◆ Problems and tasks ◆
1. In the passage on ultrasonic battery welding, how does the described system and manufacturing method reduce damage to the electrode tab? Answer in one to three sentences.
2. Continue the passage on ultrasonic battery welding from its final sentence.

◆ Page text ◆
The vertical actuator may move the clamping part in the vertical direction by operation of a cylinder.
Fixing the electrode lead may include lowering a moving part of the fixing member to fix the electrode lead.
Forming the ultrasonic welding may include: applying an ultrasonic wave to the electrode tab and the electrode lead disposed between the lower welding surface of the anvil and the upper welding surface of the horn by operation of an ultrasonic wave actuator for welding and bonding.
The manufacturing method may include: after fixing the electrode lead, combining an electrode assembly and a pouch exterior member in a state in which the parts of the electrode tab and the electrode lead are exposed to the outside of the pouch exterior member.
The ultrasonic welding system of the rechargeable battery and the manufacturing method of the rechargeable battery using the same according to an exemplary form of the present disclosure of the present disclosure do not directly apply the ultrasonic waves to the electrode tab from the horn by disposing and bonding the electrode lead on the electrode tab, thereby reducing damage to the electrode tab.

◆ Records provided ◆
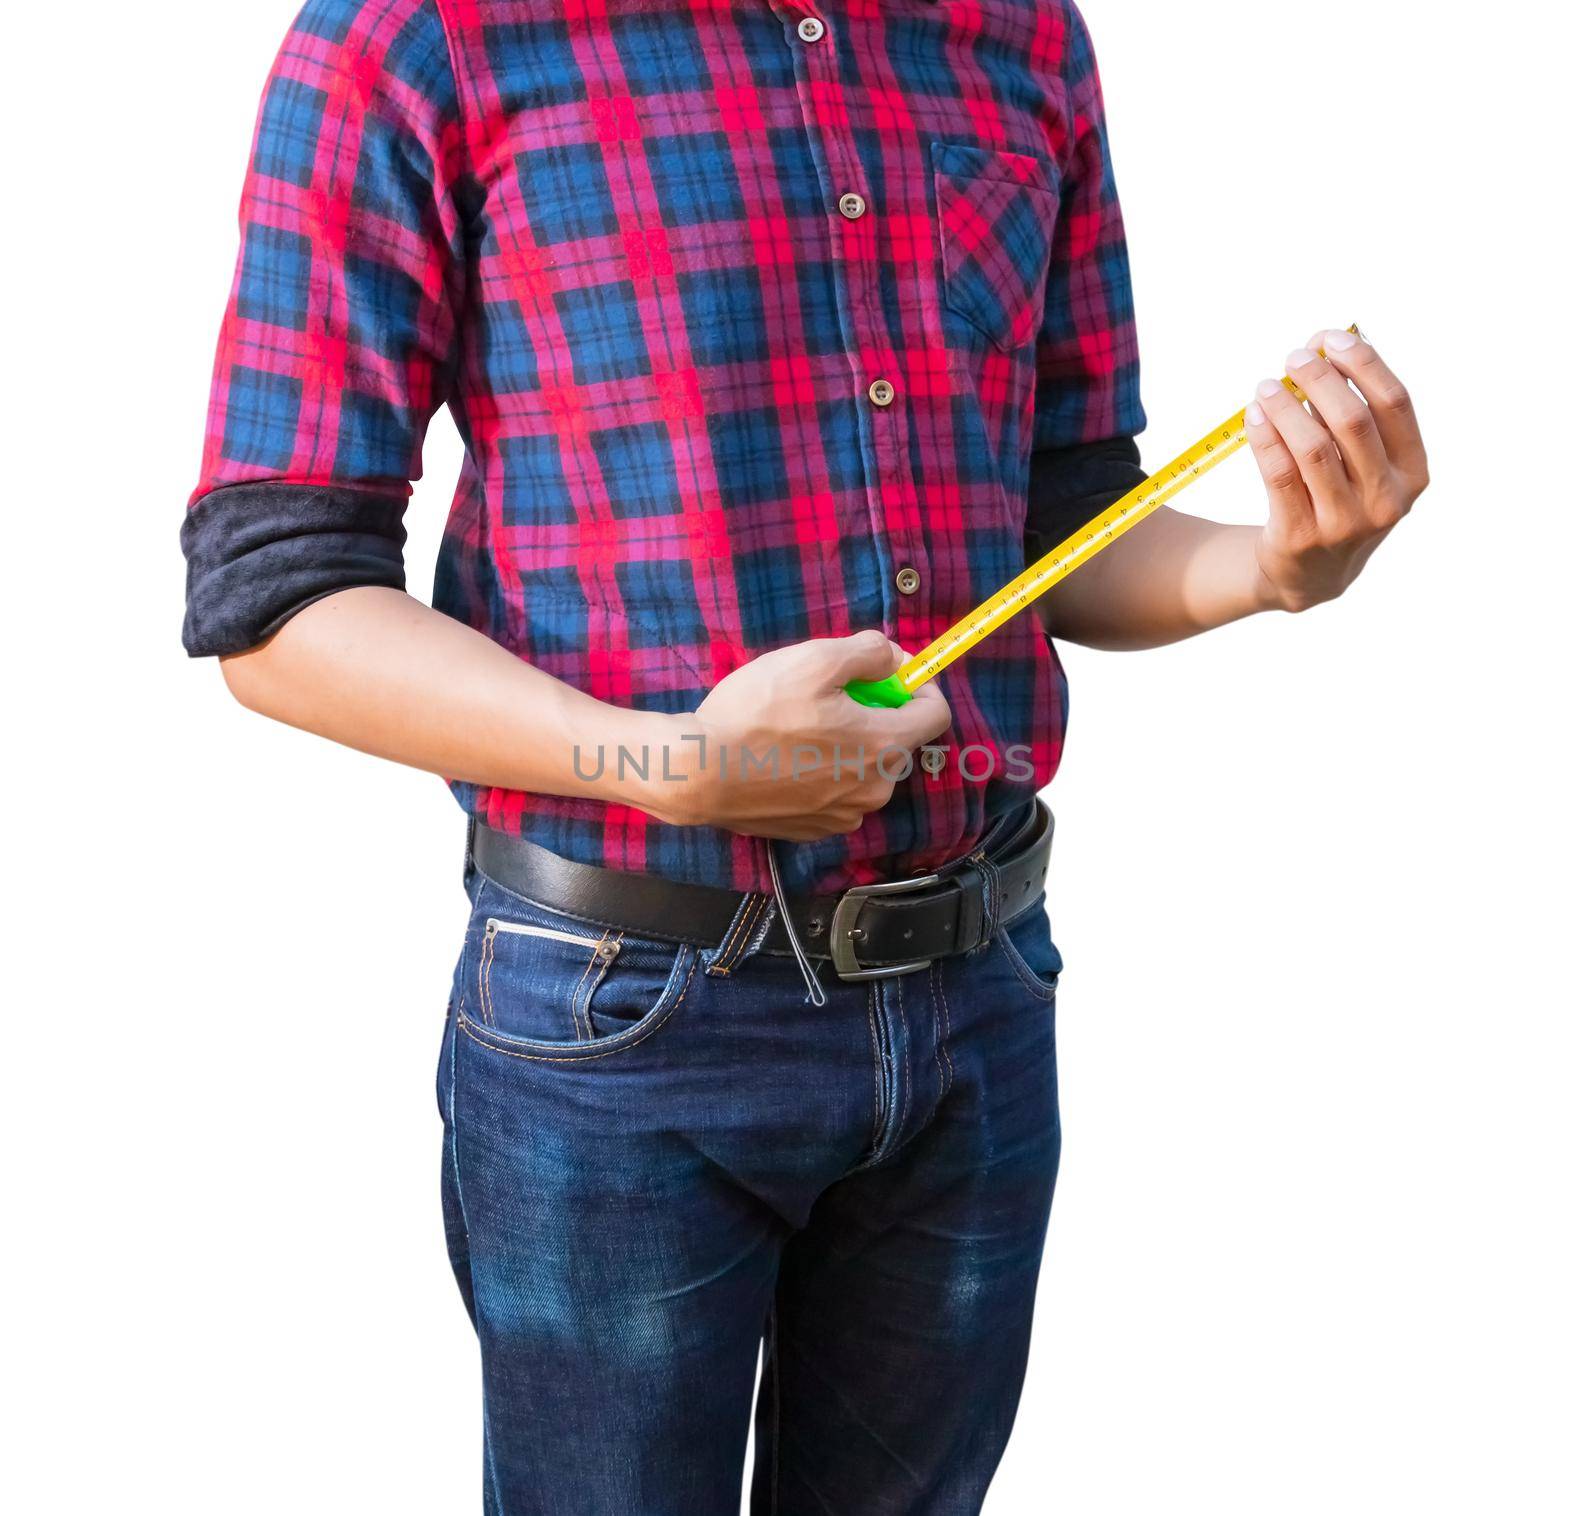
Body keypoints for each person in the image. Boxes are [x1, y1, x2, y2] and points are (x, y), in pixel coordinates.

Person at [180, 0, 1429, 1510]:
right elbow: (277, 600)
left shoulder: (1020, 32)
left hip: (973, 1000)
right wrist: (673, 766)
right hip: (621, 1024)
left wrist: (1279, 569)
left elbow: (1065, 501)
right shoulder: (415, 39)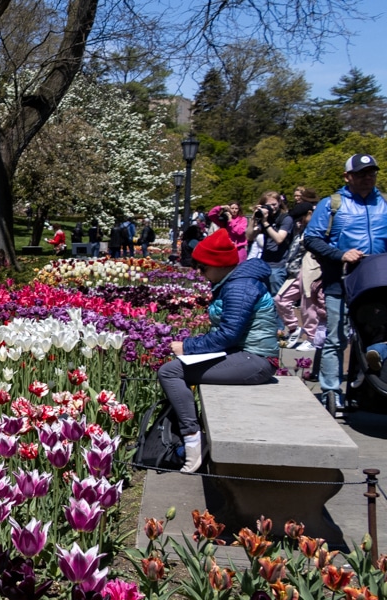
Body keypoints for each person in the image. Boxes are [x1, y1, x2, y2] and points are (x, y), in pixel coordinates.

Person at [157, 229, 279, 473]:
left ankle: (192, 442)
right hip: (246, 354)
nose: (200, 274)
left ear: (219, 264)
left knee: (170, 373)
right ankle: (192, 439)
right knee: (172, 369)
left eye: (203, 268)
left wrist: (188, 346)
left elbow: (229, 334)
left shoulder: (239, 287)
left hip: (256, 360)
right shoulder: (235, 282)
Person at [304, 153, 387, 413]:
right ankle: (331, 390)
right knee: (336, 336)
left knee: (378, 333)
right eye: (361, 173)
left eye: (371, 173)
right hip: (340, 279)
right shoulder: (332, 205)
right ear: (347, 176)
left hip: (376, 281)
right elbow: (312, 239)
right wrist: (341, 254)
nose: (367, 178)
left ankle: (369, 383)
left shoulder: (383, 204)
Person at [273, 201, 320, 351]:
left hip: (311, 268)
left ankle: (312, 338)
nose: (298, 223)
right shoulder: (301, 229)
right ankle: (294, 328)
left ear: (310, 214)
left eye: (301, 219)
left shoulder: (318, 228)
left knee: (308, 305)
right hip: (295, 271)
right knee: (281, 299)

---

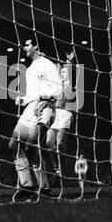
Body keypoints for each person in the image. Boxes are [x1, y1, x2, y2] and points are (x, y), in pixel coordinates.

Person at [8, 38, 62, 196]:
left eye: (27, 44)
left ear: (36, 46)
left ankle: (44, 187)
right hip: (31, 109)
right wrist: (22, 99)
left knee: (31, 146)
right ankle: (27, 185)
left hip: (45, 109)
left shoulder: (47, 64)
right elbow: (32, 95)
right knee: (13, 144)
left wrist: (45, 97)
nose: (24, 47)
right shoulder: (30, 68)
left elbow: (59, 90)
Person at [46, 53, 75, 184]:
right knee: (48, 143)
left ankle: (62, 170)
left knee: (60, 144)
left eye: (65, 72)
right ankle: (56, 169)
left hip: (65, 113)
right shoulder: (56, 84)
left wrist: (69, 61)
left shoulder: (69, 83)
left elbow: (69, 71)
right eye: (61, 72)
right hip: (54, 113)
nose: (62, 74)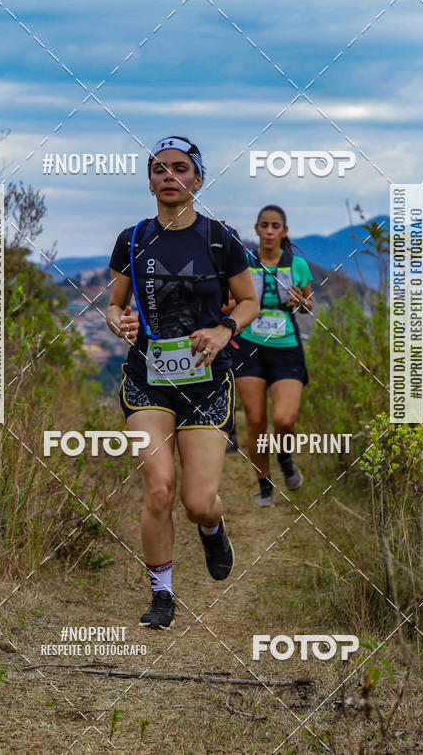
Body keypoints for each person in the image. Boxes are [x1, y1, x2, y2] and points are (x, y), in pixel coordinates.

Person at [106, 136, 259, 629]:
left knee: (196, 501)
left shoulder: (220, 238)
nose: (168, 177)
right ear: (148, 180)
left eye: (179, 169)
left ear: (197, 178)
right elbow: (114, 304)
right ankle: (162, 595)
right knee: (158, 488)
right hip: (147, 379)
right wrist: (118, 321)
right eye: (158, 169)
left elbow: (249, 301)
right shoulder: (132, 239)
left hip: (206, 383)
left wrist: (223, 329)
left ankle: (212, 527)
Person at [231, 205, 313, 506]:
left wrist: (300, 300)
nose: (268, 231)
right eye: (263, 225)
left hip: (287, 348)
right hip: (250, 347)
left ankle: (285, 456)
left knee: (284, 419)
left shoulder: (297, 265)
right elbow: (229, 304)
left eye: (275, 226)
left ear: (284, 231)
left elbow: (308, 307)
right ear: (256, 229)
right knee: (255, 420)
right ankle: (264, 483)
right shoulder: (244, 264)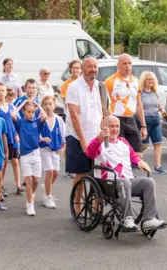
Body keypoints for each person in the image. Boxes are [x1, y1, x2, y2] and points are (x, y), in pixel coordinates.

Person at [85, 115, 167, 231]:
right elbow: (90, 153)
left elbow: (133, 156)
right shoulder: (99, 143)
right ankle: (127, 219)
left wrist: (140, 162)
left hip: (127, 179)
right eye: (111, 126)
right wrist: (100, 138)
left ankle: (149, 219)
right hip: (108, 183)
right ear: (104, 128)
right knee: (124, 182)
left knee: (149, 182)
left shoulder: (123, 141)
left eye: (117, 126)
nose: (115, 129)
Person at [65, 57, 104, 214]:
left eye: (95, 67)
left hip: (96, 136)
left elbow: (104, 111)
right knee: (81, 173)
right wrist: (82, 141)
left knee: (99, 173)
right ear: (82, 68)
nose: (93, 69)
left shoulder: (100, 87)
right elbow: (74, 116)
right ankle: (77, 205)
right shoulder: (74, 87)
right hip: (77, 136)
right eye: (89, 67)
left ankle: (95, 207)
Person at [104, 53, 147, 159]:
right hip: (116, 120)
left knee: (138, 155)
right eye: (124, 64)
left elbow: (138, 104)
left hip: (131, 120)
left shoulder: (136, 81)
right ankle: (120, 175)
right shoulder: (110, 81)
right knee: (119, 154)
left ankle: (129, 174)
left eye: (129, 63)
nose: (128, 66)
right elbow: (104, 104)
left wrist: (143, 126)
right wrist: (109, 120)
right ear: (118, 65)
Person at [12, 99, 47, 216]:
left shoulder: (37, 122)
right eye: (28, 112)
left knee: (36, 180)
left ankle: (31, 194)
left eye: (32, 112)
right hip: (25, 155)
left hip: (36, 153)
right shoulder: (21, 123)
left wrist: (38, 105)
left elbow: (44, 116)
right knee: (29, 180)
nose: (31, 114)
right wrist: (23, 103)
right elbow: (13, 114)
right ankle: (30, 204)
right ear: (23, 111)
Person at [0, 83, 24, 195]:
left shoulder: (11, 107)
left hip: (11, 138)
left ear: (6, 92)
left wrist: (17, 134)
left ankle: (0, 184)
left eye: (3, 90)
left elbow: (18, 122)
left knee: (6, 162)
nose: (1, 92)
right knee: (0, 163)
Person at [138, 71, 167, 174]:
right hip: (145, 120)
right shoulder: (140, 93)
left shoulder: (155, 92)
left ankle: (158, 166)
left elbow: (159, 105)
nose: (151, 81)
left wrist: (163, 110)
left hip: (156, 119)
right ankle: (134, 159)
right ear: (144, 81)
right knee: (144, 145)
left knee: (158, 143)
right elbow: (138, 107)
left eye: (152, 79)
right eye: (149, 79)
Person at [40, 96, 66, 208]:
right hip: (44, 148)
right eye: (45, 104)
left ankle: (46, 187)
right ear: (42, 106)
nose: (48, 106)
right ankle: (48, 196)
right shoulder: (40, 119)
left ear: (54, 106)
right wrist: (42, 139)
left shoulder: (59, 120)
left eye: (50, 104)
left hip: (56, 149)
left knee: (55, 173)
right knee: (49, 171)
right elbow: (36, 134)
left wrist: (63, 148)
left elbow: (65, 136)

--

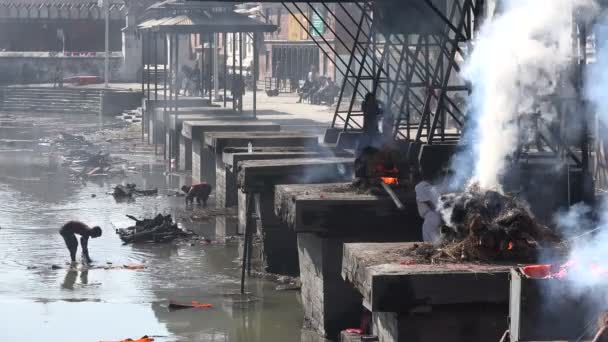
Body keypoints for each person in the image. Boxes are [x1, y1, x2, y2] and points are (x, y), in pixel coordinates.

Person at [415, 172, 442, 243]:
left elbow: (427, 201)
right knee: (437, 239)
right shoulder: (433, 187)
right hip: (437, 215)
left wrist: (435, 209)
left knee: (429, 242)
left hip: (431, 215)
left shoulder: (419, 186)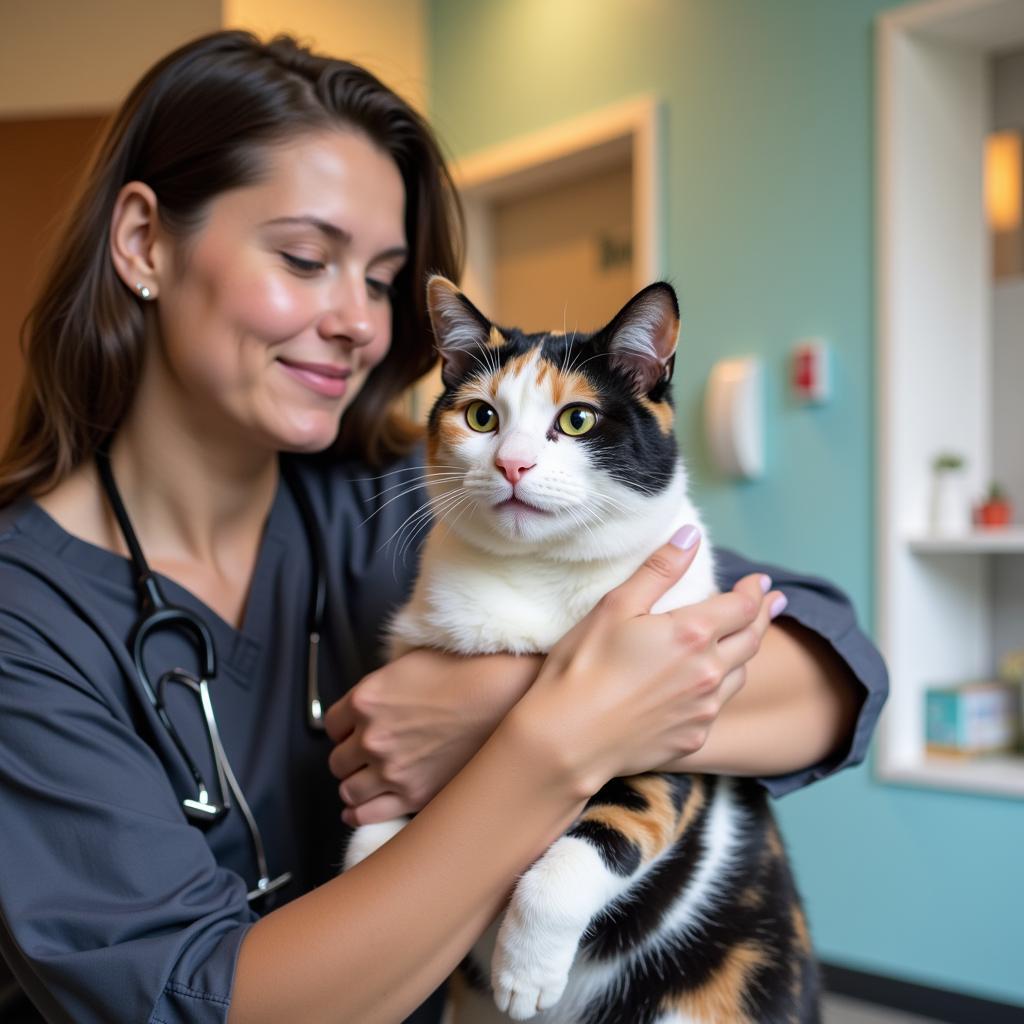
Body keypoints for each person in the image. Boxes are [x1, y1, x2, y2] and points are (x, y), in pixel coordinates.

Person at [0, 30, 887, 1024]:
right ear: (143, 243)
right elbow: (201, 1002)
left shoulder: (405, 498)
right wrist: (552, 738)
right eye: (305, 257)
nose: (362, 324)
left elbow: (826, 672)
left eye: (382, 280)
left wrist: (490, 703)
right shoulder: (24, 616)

◆ Task results ◆
1. The electrode lead is disposed on the electrode tab and bonded there, so the horn does not apply the ultrasonic waves directly to the electrode tab. This reduces damage to the electrode tab.

2.
In addition, the ultrasonic welding system of the rechargeable battery and the manufacturing method of the rechargeable battery using the same of the present disclosure may prevent one side of the electrode tab from being torn during the welding by applying the pusher means, thereby there are effects of improving durability and improving welding strength.
Further, effects that can be obtained or expected from exemplary forms of the present disclosure are directly or suggestively described in the following detailed description. That is, various effects expected from exemplary forms of the present disclosure will be described in the following detailed description.
Further areas of applicability will become apparent from the description provided herein. It should be understood that the description and specific examples are intended for purposes of illustration only and are not intended to limit the scope of the present disclosure.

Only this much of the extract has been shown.